> **Data for this exercise**
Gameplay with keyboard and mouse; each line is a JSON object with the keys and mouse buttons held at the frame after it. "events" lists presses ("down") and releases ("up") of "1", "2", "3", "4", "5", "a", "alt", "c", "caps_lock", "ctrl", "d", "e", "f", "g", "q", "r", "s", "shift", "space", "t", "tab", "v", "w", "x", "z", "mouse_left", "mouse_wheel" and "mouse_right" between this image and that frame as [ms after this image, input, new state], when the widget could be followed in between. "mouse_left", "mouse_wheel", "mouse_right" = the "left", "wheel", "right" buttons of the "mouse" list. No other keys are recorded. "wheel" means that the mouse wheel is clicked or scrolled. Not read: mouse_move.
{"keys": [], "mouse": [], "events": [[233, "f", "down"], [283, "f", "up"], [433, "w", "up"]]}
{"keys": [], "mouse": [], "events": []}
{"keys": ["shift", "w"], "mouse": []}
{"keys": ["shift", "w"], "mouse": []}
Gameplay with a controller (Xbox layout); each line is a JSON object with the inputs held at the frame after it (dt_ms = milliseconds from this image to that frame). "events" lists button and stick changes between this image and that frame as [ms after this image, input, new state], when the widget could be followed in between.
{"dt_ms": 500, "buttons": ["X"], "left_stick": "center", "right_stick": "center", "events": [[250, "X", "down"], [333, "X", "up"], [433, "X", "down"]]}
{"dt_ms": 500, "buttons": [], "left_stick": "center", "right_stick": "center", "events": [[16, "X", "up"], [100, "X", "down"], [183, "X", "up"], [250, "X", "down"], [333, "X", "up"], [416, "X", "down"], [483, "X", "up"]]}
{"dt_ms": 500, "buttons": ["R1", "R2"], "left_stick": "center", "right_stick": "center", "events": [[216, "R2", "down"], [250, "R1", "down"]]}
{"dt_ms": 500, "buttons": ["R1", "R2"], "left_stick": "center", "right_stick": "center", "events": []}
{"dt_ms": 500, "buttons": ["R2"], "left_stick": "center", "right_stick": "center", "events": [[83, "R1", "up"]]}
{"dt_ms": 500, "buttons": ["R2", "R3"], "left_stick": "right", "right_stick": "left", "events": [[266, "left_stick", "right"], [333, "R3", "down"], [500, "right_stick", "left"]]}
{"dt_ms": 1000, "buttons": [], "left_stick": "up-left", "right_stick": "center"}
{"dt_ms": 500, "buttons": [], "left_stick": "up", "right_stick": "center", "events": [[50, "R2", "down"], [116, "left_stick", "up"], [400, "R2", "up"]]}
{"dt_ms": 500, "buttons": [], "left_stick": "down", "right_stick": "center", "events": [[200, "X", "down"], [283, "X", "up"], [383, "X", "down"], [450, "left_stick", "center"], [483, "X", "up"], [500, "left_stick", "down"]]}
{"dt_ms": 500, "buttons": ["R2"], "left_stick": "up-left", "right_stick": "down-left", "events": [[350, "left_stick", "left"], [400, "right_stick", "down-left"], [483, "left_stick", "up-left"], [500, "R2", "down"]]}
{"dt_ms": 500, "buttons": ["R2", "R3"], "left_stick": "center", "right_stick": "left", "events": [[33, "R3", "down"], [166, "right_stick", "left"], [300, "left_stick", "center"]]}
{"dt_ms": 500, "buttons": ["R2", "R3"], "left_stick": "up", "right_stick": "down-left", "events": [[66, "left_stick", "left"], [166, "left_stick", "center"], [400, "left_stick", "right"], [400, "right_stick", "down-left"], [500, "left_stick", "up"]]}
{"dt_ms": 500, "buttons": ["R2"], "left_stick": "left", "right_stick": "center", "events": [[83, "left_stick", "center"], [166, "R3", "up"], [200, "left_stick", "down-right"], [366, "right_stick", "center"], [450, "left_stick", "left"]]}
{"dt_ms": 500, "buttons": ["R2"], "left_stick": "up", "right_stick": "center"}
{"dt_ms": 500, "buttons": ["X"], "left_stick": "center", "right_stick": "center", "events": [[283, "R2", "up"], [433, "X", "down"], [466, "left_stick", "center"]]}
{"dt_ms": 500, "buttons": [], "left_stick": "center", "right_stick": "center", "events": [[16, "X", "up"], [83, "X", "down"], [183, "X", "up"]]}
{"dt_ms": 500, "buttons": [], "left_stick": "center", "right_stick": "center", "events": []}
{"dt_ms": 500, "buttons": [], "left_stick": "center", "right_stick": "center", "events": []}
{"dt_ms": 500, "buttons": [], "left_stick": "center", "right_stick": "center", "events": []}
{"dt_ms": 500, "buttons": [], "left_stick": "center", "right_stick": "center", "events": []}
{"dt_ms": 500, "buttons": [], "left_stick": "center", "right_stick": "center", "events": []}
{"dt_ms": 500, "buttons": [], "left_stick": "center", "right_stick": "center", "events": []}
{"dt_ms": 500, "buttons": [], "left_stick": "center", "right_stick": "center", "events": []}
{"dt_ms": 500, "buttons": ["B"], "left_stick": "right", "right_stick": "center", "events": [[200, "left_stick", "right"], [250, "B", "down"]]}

> **Work request**
Could you transcribe the records in full, exactly?

> **Response to this exercise**
Gameplay with keyboard and mouse; each line is a JSON object with the keys and mouse buttons held at the frame after it. "events" lists presses ("down") and releases ("up") of "1", "2", "3", "4", "5", "a", "alt", "c", "caps_lock", "ctrl", "d", "e", "f", "g", "q", "r", "s", "shift", "space", "t", "tab", "v", "w", "x", "z", "mouse_left", "mouse_wheel" and "mouse_right" between this image and that frame as [ms after this image, input, new state], when the widget could be followed in between. "mouse_left", "mouse_wheel", "mouse_right" = the "left", "wheel", "right" buttons of the "mouse" list. No other keys are recorded. "wheel" means that the mouse wheel is clicked or scrolled. Not read: mouse_move.
{"keys": [], "mouse": [], "events": [[233, "f", "down"], [283, "f", "up"], [433, "w", "up"]]}
{"keys": [], "mouse": [], "events": []}
{"keys": ["shift", "w"], "mouse": []}
{"keys": ["shift", "w"], "mouse": []}
Gameplay with a controller (Xbox layout); each line is a JSON object with the inputs held at the frame after it (dt_ms = milliseconds from this image to that frame). "events" lists button and stick changes between this image and that frame as [ms after this image, input, new state], when the widget could be followed in between.
{"dt_ms": 500, "buttons": ["X"], "left_stick": "center", "right_stick": "center", "events": [[250, "X", "down"], [333, "X", "up"], [433, "X", "down"]]}
{"dt_ms": 500, "buttons": [], "left_stick": "center", "right_stick": "center", "events": [[16, "X", "up"], [100, "X", "down"], [183, "X", "up"], [250, "X", "down"], [333, "X", "up"], [416, "X", "down"], [483, "X", "up"]]}
{"dt_ms": 500, "buttons": ["R1", "R2"], "left_stick": "center", "right_stick": "center", "events": [[216, "R2", "down"], [250, "R1", "down"]]}
{"dt_ms": 500, "buttons": ["R1", "R2"], "left_stick": "center", "right_stick": "center", "events": []}
{"dt_ms": 500, "buttons": ["R2"], "left_stick": "center", "right_stick": "center", "events": [[83, "R1", "up"]]}
{"dt_ms": 500, "buttons": ["R2", "R3"], "left_stick": "right", "right_stick": "left", "events": [[266, "left_stick", "right"], [333, "R3", "down"], [500, "right_stick", "left"]]}
{"dt_ms": 1000, "buttons": [], "left_stick": "up-left", "right_stick": "center"}
{"dt_ms": 500, "buttons": [], "left_stick": "up", "right_stick": "center", "events": [[50, "R2", "down"], [116, "left_stick", "up"], [400, "R2", "up"]]}
{"dt_ms": 500, "buttons": [], "left_stick": "down", "right_stick": "center", "events": [[200, "X", "down"], [283, "X", "up"], [383, "X", "down"], [450, "left_stick", "center"], [483, "X", "up"], [500, "left_stick", "down"]]}
{"dt_ms": 500, "buttons": ["R2"], "left_stick": "up-left", "right_stick": "down-left", "events": [[350, "left_stick", "left"], [400, "right_stick", "down-left"], [483, "left_stick", "up-left"], [500, "R2", "down"]]}
{"dt_ms": 500, "buttons": ["R2", "R3"], "left_stick": "center", "right_stick": "left", "events": [[33, "R3", "down"], [166, "right_stick", "left"], [300, "left_stick", "center"]]}
{"dt_ms": 500, "buttons": ["R2", "R3"], "left_stick": "up", "right_stick": "down-left", "events": [[66, "left_stick", "left"], [166, "left_stick", "center"], [400, "left_stick", "right"], [400, "right_stick", "down-left"], [500, "left_stick", "up"]]}
{"dt_ms": 500, "buttons": ["R2"], "left_stick": "left", "right_stick": "center", "events": [[83, "left_stick", "center"], [166, "R3", "up"], [200, "left_stick", "down-right"], [366, "right_stick", "center"], [450, "left_stick", "left"]]}
{"dt_ms": 500, "buttons": ["R2"], "left_stick": "up", "right_stick": "center"}
{"dt_ms": 500, "buttons": ["X"], "left_stick": "center", "right_stick": "center", "events": [[283, "R2", "up"], [433, "X", "down"], [466, "left_stick", "center"]]}
{"dt_ms": 500, "buttons": [], "left_stick": "center", "right_stick": "center", "events": [[16, "X", "up"], [83, "X", "down"], [183, "X", "up"]]}
{"dt_ms": 500, "buttons": [], "left_stick": "center", "right_stick": "center", "events": []}
{"dt_ms": 500, "buttons": [], "left_stick": "center", "right_stick": "center", "events": []}
{"dt_ms": 500, "buttons": [], "left_stick": "center", "right_stick": "center", "events": []}
{"dt_ms": 500, "buttons": [], "left_stick": "center", "right_stick": "center", "events": []}
{"dt_ms": 500, "buttons": [], "left_stick": "center", "right_stick": "center", "events": []}
{"dt_ms": 500, "buttons": [], "left_stick": "center", "right_stick": "center", "events": []}
{"dt_ms": 500, "buttons": [], "left_stick": "center", "right_stick": "center", "events": []}
{"dt_ms": 500, "buttons": ["B"], "left_stick": "right", "right_stick": "center", "events": [[200, "left_stick", "right"], [250, "B", "down"]]}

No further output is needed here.